任务说明: 请把讲PostgreSQL查询中in条件过多报错的正文里从"背景:在使用PostgreS"到"at org.postgresql.jdbc.PgStatement.execute(PgStatement.java:370)"的这一段原样照抄下来。

文档正文:

━━━━━━━━

背景:在使用PostgreSQL进行查询时,我们经常会利用in关键字来筛选多个条件。然而,当in中包含的元素数量过多时,可能会导致SQL语句超出数据库所能处理的长度限制,从而引发错误。这种情况不仅影响查询的成功率,还可能导致系统性能下降,增加了开发和维护的复杂性。本文将探讨解决这一问题的有效方法,帮助开发者在实际应用中避免类似的困扰。

错误提示如下:

An I/O error occurred while sending to the backend.Tried to send an out-of-range integer as a 2-byte value: 39887

Caused by: org.postgresql.util.PSQLException: An I/O error occurred while sending to the backend.
	at org.postgresql.core.v3.QueryExecutorImpl.execute(QueryExecutorImpl.java:336)
	at org.postgresql.jdbc.PgStatement.executeInternal(PgStatement.java:446)
	at org.postgresql.jdbc.PgStatement.execute(PgStatement.java:370)
	at org.postgresql.jdbc.PgPreparedStatement.executeWithFlags(PgPreparedStatement.java:149)
	at org.postgresql.jdbc.PgPreparedStatement.execute(PgPreparedStatement.java:138)
	at kd.bos.ksql.shell.KDPreparedStatement.execute(KDPreparedStatement.java:244)
	at com.zaxxer.hikari.pool.ProxyPreparedStatement.execute(ProxyPreparedStatement.java:44)
	at com.zaxxer.hikari.pool.HikariProxyPreparedStatement.execute(HikariProxyPreparedStatement.java)
	at kd.bos.util.jdbcproxy.PreparedStatementProxy.execute(PreparedStatementProxy.java:147)
	at kd.bos.util.jdbcproxy.PreparedStatementProxy.execute(PreparedStatementProxy.java:147)
	at kd.bos.trace.instrument.jdbc.PreparedStatementAOP.execute(PreparedStatementAOP.java:24)
	at kd.bos.db.DBImpl.query(DBImpl.java:327)
	... 71 more
Caused by: java.io.IOException: Tried to send an out-of-range integer as a 2-byte value: 39887
	at org.postgresql.core.PGStream.sendInteger2(PGStream.java:252)
	at org.postgresql.core.v3.QueryExecutorImpl.sendParse(QueryExecutorImpl.java:1470)
	at org.postgresql.core.v3.QueryExecutorImpl.sendOneQuery(QueryExecutorImpl.java:1793)
	at org.postgresql.core.v3.QueryExecutorImpl.sendQuery(QueryExecutorImpl.java:1356)
	at org.postgresql.core.v3.QueryExecutorImpl.execute(QueryExecutorImpl.java:301)

错误的原因是:

PostgreSQL对每个语句支持最大的变量个数为32767。

在PGjdbc的GitHub上已有相关issue,但是还没有得到修复。目前可行的解决方案是,将查询分割成多个操作。

解决方案:通用函数

针对分割多个操作,在此基于Java8做了一个通用函数。可以实现分批执行函数,来解决该问题。也可以应用在并发的分批操作中,比如将一个大循环分批、并发执行以提升效率的场景。

━━━━━━━━

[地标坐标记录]
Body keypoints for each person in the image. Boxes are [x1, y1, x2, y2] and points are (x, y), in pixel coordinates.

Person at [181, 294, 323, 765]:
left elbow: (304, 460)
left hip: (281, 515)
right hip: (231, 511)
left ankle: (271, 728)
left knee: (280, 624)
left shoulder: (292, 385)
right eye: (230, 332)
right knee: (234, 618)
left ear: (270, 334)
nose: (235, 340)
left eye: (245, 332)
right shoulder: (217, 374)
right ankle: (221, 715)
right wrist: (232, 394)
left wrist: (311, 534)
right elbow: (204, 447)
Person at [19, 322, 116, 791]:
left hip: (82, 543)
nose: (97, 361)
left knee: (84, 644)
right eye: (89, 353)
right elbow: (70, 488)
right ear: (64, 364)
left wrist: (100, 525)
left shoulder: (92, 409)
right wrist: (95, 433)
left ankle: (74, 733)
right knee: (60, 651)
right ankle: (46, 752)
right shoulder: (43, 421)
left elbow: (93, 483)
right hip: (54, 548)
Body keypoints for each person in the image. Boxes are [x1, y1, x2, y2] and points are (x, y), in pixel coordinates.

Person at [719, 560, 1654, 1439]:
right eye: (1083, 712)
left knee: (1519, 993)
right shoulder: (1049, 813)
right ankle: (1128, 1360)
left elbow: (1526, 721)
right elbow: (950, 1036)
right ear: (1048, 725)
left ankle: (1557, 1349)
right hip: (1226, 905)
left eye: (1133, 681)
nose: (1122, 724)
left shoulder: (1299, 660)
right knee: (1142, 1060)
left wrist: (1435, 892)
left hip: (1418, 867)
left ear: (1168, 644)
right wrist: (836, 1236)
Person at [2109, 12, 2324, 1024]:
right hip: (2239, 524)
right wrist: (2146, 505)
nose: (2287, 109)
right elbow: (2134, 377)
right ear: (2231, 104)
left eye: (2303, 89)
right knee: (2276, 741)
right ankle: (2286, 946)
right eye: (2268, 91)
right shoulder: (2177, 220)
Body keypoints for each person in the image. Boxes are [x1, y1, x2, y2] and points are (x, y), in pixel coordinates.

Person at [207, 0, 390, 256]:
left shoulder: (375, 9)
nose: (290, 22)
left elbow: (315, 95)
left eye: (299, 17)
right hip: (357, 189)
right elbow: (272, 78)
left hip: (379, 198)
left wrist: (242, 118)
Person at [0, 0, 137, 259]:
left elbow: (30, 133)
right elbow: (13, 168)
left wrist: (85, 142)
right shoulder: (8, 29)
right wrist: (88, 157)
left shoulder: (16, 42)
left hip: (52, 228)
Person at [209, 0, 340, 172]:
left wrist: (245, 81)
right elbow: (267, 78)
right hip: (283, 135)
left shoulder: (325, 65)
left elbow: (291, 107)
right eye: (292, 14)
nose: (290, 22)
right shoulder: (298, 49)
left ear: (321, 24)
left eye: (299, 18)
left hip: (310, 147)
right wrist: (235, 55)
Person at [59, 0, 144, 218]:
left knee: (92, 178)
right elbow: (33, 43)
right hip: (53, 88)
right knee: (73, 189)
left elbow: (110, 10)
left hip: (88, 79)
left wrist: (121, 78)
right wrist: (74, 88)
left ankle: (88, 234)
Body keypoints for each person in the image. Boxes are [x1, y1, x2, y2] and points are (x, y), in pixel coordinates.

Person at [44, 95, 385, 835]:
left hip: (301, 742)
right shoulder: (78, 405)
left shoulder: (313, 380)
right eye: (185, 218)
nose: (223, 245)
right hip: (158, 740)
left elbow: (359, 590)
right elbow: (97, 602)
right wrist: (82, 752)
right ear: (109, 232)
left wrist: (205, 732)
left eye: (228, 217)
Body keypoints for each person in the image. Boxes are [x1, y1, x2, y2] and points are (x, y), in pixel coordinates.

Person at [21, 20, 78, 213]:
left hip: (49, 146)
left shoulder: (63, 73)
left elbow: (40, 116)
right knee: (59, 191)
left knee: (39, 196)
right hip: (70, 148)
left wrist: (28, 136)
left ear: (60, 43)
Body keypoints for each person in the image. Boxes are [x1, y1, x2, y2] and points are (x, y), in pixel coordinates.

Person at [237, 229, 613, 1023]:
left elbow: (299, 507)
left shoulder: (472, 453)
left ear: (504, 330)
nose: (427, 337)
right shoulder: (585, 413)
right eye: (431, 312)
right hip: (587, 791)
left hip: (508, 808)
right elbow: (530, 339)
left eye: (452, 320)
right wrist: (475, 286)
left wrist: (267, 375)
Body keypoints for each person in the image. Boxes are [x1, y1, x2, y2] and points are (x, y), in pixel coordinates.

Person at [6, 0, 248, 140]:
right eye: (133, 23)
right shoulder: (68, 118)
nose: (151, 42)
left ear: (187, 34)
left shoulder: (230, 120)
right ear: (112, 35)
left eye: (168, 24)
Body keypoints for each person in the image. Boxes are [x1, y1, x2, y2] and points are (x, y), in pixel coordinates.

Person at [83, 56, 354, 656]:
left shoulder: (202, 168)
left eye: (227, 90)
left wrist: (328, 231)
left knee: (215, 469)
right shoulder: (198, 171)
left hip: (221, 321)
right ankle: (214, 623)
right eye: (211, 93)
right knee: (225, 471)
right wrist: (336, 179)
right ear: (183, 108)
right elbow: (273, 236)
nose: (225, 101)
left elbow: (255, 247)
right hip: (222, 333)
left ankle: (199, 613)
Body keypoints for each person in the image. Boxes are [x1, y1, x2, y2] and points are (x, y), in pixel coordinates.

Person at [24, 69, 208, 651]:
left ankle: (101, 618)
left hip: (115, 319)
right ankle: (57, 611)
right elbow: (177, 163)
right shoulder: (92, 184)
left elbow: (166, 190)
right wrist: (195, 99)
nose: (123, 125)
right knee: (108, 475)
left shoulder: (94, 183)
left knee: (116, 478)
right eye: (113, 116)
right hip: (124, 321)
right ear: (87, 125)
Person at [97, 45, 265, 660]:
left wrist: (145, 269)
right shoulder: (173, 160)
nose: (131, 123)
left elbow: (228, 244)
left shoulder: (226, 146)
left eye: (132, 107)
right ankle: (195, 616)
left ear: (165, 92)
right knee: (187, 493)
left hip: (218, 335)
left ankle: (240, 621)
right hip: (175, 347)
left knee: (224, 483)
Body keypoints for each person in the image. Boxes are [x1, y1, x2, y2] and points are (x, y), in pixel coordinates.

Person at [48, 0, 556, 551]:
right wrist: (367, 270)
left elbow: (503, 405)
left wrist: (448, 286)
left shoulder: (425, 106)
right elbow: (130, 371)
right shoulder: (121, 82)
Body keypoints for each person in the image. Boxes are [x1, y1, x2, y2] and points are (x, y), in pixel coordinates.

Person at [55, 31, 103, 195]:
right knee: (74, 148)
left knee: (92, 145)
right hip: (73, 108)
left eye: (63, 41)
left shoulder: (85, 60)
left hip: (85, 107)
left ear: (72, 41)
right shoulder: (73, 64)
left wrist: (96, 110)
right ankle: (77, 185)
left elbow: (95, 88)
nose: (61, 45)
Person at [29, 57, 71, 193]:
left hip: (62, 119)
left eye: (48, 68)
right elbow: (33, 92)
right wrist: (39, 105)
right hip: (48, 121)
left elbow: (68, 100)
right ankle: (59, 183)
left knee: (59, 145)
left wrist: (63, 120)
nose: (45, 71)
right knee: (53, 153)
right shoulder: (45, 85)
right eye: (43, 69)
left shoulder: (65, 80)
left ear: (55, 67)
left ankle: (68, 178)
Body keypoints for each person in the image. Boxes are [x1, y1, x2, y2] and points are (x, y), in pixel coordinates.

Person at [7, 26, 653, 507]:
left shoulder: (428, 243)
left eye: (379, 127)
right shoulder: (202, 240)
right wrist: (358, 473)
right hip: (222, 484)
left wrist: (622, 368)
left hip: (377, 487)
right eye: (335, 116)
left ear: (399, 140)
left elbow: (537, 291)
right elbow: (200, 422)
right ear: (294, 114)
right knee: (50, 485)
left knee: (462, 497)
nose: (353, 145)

━━━━━━━━

问题解答:
背景:在使用PostgreSQL进行查询时,我们经常会利用in关键字来筛选多个条件。然而,当in中包含的元素数量过多时,可能会导致SQL语句超出数据库所能处理的长度限制,从而引发错误。这种情况不仅影响查询的成功率,还可能导致系统性能下降,增加了开发和维护的复杂性。本文将探讨解决这一问题的有效方法,帮助开发者在实际应用中避免类似的困扰。

错误提示如下:

An I/O error occurred while sending to the backend.Tried to send an out-of-range integer as a 2-byte value: 39887

Caused by: org.postgresql.util.PSQLException: An I/O error occurred while sending to the backend.
	at org.postgresql.core.v3.QueryExecutorImpl.execute(QueryExecutorImpl.java:336)
	at org.postgresql.jdbc.PgStatement.executeInternal(PgStatement.java:446)
	at org.postgresql.jdbc.PgStatement.execute(PgStatement.java:370)